Sobre todo, López destacó que la cita ya se ha consagrado como una de las más importantes de la ciudad durante la época estival, así como el preludio para las Fiestas de María Pita.  Y sobre todo, recalcó el retorno económico que supone para la ciudad. “Apenas había una habitación libre en un hostal desde la plaza de Pontevedra hasta aquí (el casco antiguo)”, comentó el portavoz de los comerciantes. 

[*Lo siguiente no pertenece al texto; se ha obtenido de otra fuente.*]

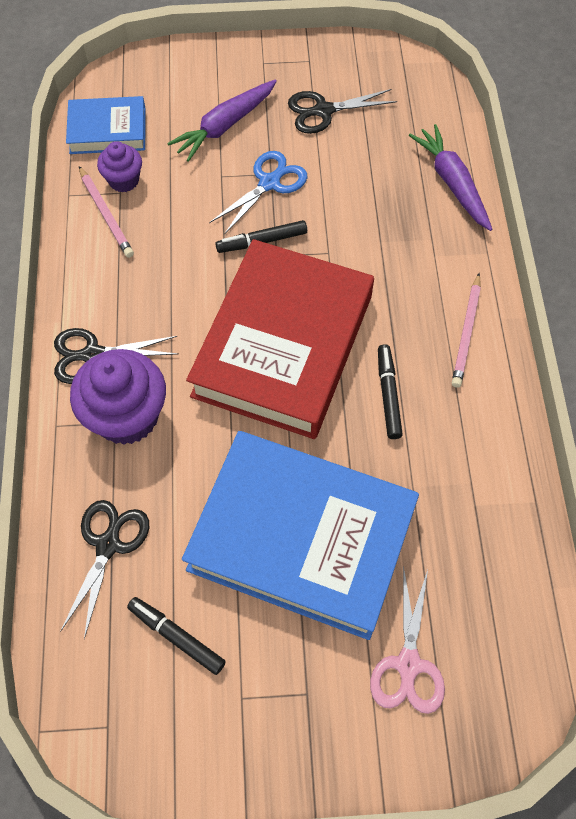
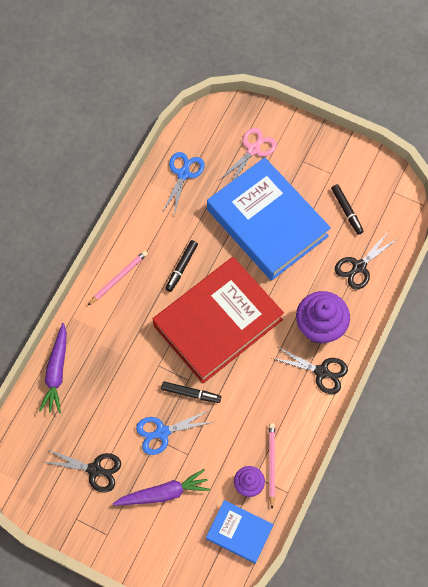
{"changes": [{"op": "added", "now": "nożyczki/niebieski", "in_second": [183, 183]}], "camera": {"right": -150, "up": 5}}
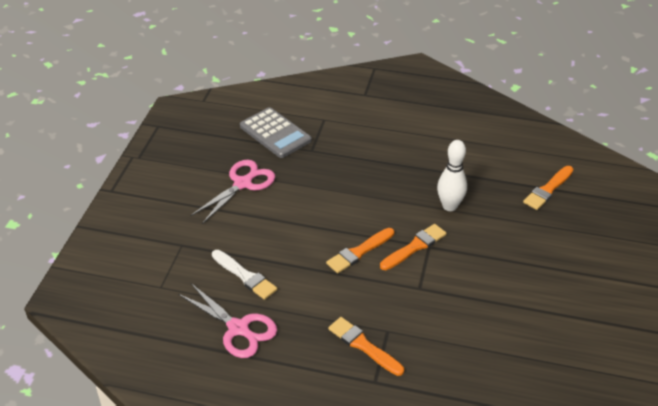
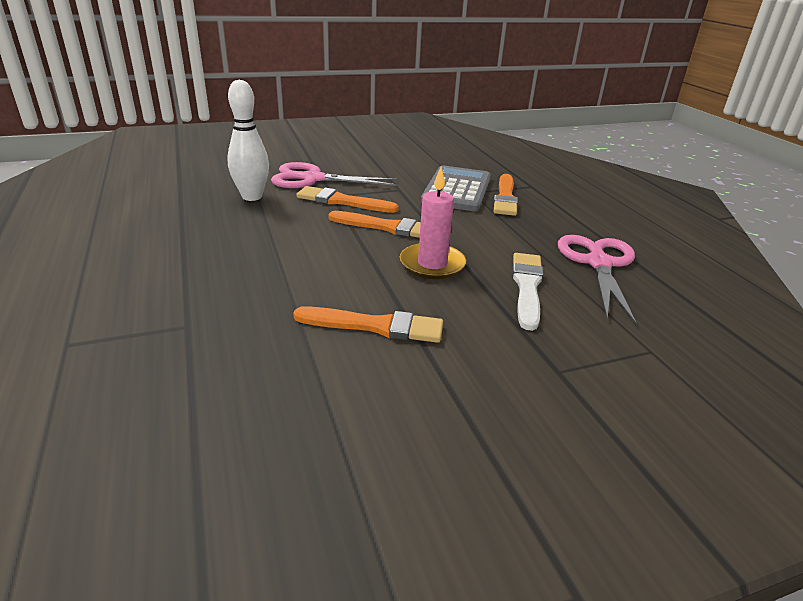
{"changes": [{"op": "moved", "was": "nożyczki/różowy", "in_first": [232, 192], "in_second": [334, 175]}, {"op": "moved", "was": "kalkulator/szary", "in_first": [276, 132], "in_second": [456, 188]}, {"op": "moved", "was": "pędzel/pomarańczowy", "in_first": [548, 188], "in_second": [368, 324]}, {"op": "added", "now": "świeca/różowy", "in_second": [433, 223]}], "camera": {"right": -125, "up": -10}}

No solo los hosteleros del casco antiguo se vieron beneficiados por la afluencia de visitantes, sino también todos los del Ensanche. “La calle de la Franja estaba llena un jueves”, ejemplificó. También destacó que, además de los 200 puestos de trabajo que suponen los feriantes, hay que añadir los cerca de cien que generan los locales de hostelería al contratar personal de refuerzo y cuyo contrato, en muchos casos, se prolonga hasta el final de verano. 
Peatonalización 
López aseguró que la peatonalización no marcó para nada esta edición de la feria. “La única diferencia es que antes había barreras en los accesos, y esta vez apenas hubo alguna”, mantiene. Claro que también hubo más multas por estacionamiento indebido. Durante los  seis días en los que los visitantes han podido disfrutar de las actuaciones de los animadores, de la comida de los puestos, y de las chucherías de los tenderetes. Pero aquellos que aparcaron en el espacio para residentes, se llevaron como recuerdo una multa de cien euros por aparcar en zona para residentes. Porque, según fuentes municipales, las denuncias por este motivo se dispararon durante la semana pasada. 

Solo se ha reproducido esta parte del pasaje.